● **Given problem 1**:
In the excerpt below on academic work in Canada, what share of total university expenditures did faculty salaries represent in 2004?
● **Given problem 2**:
Extend the excerpt below on academic work and research funding in Canada, continuing from its final sentence.

● **Page excerpt**:
──────────

Earlier research by Harold Bauder (PDF) on academic labour segmentation in Canada found, among other things:
In Canada, academic labour has been depreciating over the previous decades. For example, faculty salaries declined relative to total expenditures of universities, from more than 31 percent in the late 1970s to roughly 19 percent in 2004 (CAUT, 2006, 4). In addition, the faculty-student ratio at Canadian universities has changed. While in the 1992-1993 academic year there were on average only 18.8 full-time students for every full-time faculty member, eleven years later there were 23.7 (CAUT, 2006, 51).
For more on the problematic faculty math in Canada, check out the CAUT’s report on the state of university teaching (PDF).
But the research side of the equation isn’t faring much better. Last February I profiled the declining state of things in the United States, which is mirroring Canada. Scientists Johannes Wheeldon and Richard Gordon recently pointed this out in a column in the Huffington Post, stating:
The role of research funding to an academic’s career has never been more important, and yet there is an emerging consensus that the way we organize our system of research grants is broken. While concerns about Canada’s model of research funding are longstanding, in recent years they have become increasingly stark. These include perpetual underfunding, charges of bias, and an over-reliance on the peer review system, which favours orthodoxy over innovation.
In short: if you’re a young researcher your share of the funding pie is smaller than ever. If you want to innovate, your prospects are even worse.
Yes, but what about academic freedom? That does exist, for now. In all my years at my university my boss (the Chair or Director) came to visit me only a handful of times. No one checks when I arrive or leave, nobody even cares if I work from home or a desert island. As long as I show up for my teaching duties, respect academic procedures, and continue to produce good research, the university system doesn’t much care what I do with my day-to-day activities. That is a real blessing and supports creative thinking about big problems.

──────────

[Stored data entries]

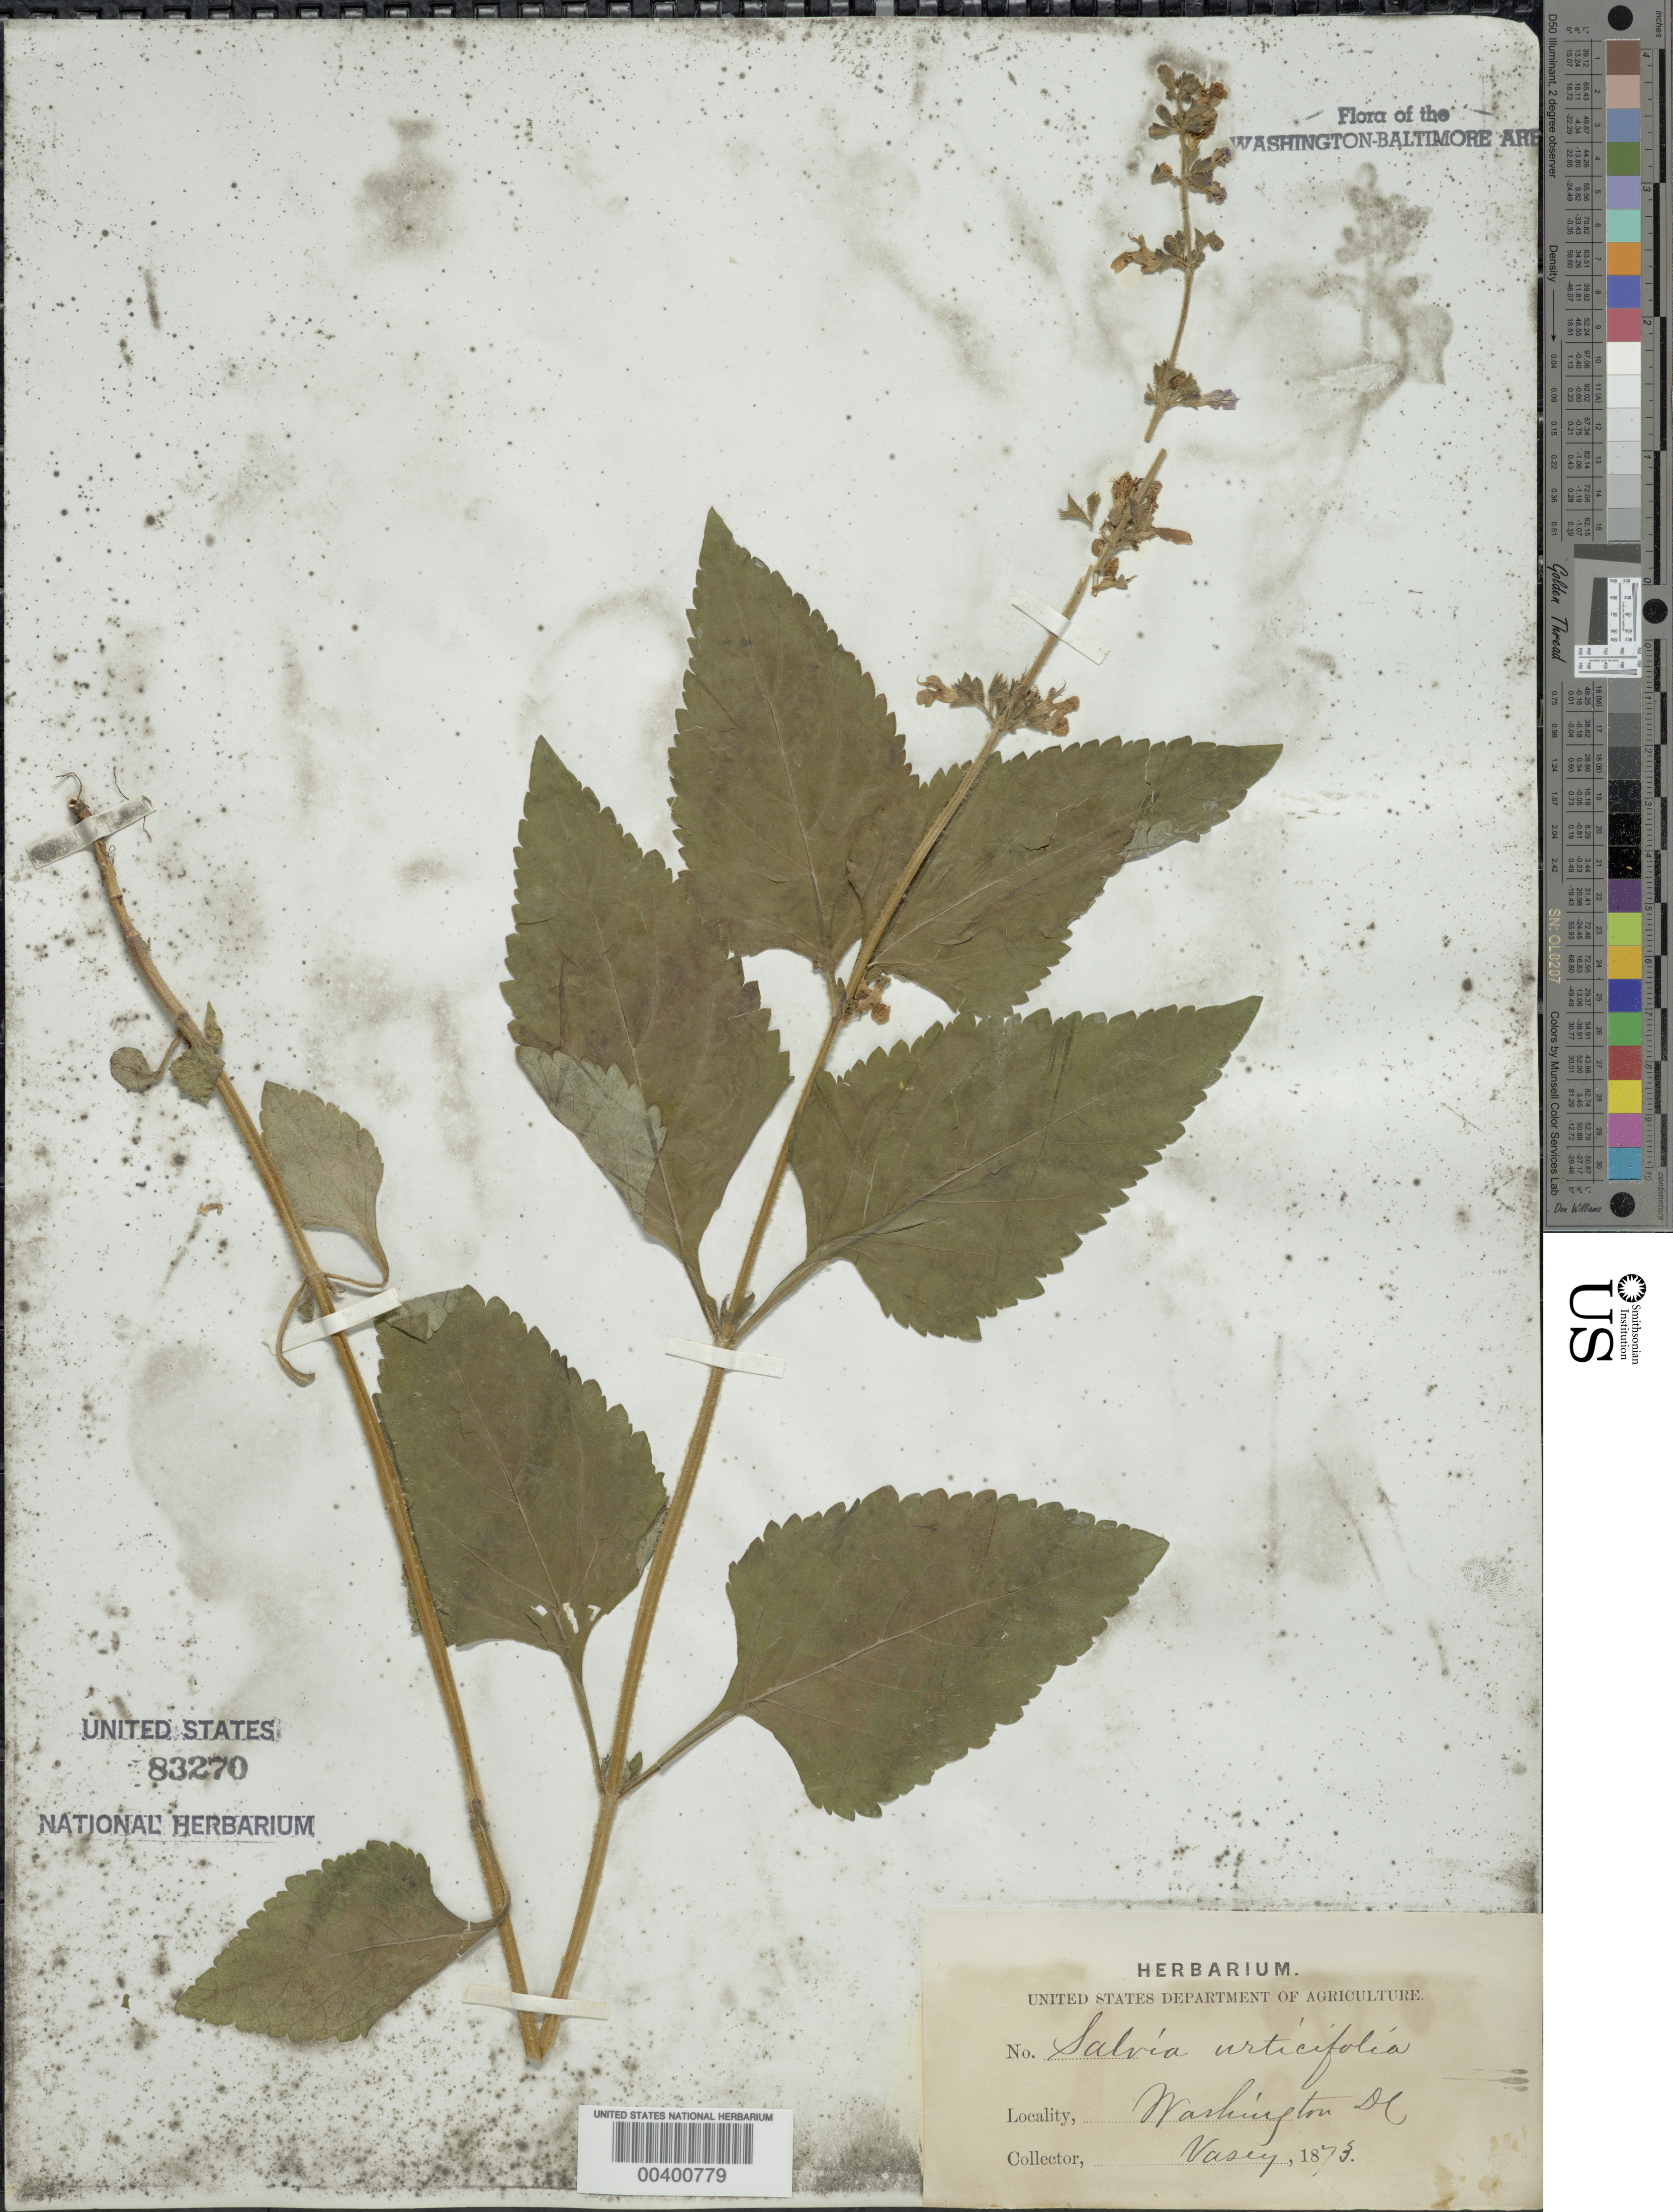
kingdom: Plantae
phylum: Tracheophyta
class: Magnoliopsida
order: Lamiales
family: Lamiaceae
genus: Salvia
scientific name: Salvia urticifolia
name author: L.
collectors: G. Vasey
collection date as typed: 1873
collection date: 1873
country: United States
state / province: District of Columbia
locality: Washington DC area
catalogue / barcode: US 83270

──────────

● **Written response 1**:
Roughly 19 percent.

● **Written response 2**:
Yet, while I could sleep in almost any day, I never did. I could take a long weekend anytime, but instead was in the office. Visiting a cottage? Sure, so long as there was Internet access and plugs for a laptop. See the world! — just make sure you keep on top of your email. Family time is wonderful as long as there’s time to write before and after. My average workweek was 90 hours for the past two years. And while work does inspire me, too much of anything is not good for long periods of time. Oh yes, and did I mention that I study health promotion? The power of social norms, and of what Pierre Bourdieu calls habitus, is akin to the Death Star‘s tractor beam, only you don’t see it; it’s deep within us.
None of these were enforced activities, but they are the norm. My faculty colleagues — young and old, tenured or not — work long hours all year. The system is set up for it. For example, the Tri-Council grants in Canada — SSHRC, CIHR, and NSERC – and many of the major health charities that fund research all have deadlines that require registration (pre-proposals) at times between August 15th and October 30th, which happens to coincide with things like: 1) summer vacation for most North Americans and Europeans (in August and the months before when you organize the research plan), 2) start of classes and the academic year, 3) orientation of new students, and 4) student awards and bursaries (for which we serve as referees to write letters of support). Just try and get a date for anything longer than lunch with an academic doing research during this time.
Grading? Our exams and papers are due at my institution on December 21, which means Hanukah, Christmas, Kwanzaa, and New Years Day are all grading holidays. Pass the gravy on this turkey.
And we are the ones who invented this system!
None of what I am writing is meant to garner sympathy for me personally. I made these choices in my career with a hope it would lead to something good for the world, myself and those I care about. Sometimes I succeeded and others not, but they were my choices that I live with, whether wise or not. What I am doing is trying to paint the picture for others about the environment that I and other faculty and staff like me live in every day. This is not the idyllic life that the public thinks it is. And while the professor is still among the most respected professions out there, it will fall flat if times get tight and people are looking for more for less and we faculty are seen (misguidedly) as having more while others have less.
But what about pay? That’s a tricky one. I get a wage that I have no complaints about in absolute terms. I make well above the Canadian average, but not something that is anywhere close to being indexed to education. Considering I have 16 years of post-secondary education (education that I paid to have), I could have done a lot better going into other fields. But as a wise colleague of mine once said about pay in professor-dom: “you won’t get rich, but you’ll never be poor” . That counts for something.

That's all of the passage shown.